# DATA SUPPLIED

● ● ● ●

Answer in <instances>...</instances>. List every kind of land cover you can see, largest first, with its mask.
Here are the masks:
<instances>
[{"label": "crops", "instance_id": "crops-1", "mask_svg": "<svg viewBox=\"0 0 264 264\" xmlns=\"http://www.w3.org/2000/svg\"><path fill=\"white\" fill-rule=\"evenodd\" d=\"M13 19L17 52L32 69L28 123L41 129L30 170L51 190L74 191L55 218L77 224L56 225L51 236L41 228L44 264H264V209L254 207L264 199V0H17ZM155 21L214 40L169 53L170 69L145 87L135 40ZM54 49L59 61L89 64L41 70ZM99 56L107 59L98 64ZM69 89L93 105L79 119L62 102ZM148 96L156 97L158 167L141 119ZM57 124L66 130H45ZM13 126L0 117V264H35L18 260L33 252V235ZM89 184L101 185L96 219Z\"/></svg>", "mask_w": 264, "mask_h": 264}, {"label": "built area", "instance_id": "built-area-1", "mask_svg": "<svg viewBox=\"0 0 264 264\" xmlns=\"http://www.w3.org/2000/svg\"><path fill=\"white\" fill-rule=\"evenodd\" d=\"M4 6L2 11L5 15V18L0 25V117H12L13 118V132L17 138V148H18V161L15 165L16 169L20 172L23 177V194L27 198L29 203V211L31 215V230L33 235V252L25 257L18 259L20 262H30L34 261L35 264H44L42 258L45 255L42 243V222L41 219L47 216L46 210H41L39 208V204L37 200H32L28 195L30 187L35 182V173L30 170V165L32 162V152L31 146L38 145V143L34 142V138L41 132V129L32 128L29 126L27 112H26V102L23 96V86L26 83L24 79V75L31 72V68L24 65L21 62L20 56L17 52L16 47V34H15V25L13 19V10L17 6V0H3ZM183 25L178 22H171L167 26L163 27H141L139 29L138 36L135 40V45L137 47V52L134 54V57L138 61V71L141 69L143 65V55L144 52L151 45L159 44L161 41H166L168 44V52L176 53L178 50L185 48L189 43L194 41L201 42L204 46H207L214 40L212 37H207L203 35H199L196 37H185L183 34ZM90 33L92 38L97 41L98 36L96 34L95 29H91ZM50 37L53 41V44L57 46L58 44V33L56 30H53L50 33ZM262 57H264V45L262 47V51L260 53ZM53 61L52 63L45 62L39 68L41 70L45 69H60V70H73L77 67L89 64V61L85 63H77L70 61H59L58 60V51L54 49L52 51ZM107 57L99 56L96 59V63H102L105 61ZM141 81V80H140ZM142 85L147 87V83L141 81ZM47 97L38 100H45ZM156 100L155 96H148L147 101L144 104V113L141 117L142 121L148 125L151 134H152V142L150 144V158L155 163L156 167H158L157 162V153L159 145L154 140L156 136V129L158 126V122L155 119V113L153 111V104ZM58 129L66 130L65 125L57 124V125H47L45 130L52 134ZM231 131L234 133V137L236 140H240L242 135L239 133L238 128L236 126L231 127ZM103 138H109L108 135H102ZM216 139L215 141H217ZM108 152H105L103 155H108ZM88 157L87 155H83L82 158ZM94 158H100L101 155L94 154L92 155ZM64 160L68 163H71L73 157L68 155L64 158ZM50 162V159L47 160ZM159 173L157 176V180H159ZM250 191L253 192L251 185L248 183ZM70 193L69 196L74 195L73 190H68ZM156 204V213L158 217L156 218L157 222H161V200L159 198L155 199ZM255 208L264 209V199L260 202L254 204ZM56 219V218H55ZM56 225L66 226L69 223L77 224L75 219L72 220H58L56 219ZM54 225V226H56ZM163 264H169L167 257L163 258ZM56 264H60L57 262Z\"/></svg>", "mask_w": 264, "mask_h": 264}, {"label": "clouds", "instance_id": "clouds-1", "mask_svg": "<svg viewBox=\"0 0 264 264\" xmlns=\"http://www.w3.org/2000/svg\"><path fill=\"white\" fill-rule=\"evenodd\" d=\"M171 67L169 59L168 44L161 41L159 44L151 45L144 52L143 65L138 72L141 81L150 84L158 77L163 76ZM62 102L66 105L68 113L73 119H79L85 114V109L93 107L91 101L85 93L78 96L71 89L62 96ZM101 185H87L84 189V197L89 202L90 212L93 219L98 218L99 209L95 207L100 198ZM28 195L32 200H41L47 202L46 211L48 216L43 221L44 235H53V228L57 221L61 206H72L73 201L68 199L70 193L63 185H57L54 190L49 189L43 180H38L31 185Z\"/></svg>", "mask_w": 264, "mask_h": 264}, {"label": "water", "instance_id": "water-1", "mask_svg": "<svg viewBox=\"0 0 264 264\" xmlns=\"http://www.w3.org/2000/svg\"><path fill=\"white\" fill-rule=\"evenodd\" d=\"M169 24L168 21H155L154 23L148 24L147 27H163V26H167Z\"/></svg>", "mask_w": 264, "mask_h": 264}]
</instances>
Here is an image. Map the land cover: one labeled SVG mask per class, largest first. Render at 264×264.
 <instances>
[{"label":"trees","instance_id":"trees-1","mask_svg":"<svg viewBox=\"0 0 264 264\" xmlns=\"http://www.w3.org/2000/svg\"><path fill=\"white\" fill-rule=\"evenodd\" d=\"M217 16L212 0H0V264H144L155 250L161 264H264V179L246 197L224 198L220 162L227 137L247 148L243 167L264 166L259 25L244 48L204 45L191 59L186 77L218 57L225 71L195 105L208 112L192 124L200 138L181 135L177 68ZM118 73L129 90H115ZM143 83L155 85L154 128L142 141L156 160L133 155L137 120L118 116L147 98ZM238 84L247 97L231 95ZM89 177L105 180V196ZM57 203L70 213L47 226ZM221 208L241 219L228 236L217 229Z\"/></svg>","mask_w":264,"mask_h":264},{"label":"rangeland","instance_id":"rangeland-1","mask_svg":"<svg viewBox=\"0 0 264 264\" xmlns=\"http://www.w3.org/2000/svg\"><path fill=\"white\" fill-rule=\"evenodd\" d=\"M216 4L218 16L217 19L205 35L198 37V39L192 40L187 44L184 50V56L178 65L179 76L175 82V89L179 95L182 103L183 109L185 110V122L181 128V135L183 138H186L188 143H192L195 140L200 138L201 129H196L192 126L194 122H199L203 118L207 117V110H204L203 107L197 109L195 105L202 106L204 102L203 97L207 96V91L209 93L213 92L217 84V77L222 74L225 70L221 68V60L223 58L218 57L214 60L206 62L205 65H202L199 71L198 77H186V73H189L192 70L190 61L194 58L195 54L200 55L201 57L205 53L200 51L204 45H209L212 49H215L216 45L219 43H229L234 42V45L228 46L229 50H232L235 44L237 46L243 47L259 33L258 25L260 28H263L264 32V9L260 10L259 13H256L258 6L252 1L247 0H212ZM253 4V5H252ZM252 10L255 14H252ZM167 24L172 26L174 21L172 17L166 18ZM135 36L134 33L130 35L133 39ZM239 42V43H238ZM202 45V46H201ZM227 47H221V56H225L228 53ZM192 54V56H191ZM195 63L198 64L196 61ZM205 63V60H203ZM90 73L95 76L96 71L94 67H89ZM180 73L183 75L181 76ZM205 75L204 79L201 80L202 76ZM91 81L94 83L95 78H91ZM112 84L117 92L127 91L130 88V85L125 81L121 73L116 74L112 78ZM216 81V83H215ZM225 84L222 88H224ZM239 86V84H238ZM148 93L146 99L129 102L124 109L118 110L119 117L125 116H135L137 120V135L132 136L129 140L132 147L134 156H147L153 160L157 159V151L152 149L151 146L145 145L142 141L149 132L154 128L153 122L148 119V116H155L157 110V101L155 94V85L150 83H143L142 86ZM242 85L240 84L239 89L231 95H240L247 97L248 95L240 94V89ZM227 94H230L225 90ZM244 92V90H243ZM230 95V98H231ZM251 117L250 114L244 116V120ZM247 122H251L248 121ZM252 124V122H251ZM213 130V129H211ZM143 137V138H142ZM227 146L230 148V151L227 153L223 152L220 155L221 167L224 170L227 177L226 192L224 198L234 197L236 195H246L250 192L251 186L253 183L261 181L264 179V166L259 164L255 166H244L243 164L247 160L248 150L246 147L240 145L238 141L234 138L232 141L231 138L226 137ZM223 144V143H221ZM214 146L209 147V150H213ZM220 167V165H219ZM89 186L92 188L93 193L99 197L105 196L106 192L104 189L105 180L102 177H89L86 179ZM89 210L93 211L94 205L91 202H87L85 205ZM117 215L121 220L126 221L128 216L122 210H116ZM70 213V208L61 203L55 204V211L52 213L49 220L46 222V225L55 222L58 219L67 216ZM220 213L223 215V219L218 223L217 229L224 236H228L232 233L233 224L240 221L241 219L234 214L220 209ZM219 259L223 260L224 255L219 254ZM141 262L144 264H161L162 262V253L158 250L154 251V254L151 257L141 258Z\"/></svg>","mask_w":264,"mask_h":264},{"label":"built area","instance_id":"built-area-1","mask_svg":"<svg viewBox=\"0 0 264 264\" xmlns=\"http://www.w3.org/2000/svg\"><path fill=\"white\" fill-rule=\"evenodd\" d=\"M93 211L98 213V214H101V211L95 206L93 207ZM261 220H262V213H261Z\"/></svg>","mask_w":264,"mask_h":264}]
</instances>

● ● ● ●

# TASK TO CARRY OUT
Display every line of the items above that contains the word "first".

# WRITTEN ANSWER
Answer in <instances>...</instances>. List every kind of land cover you can see, largest first, with its mask.
Here is an image. Map the land cover: one labeled SVG mask per class, largest first. Render at 264×264.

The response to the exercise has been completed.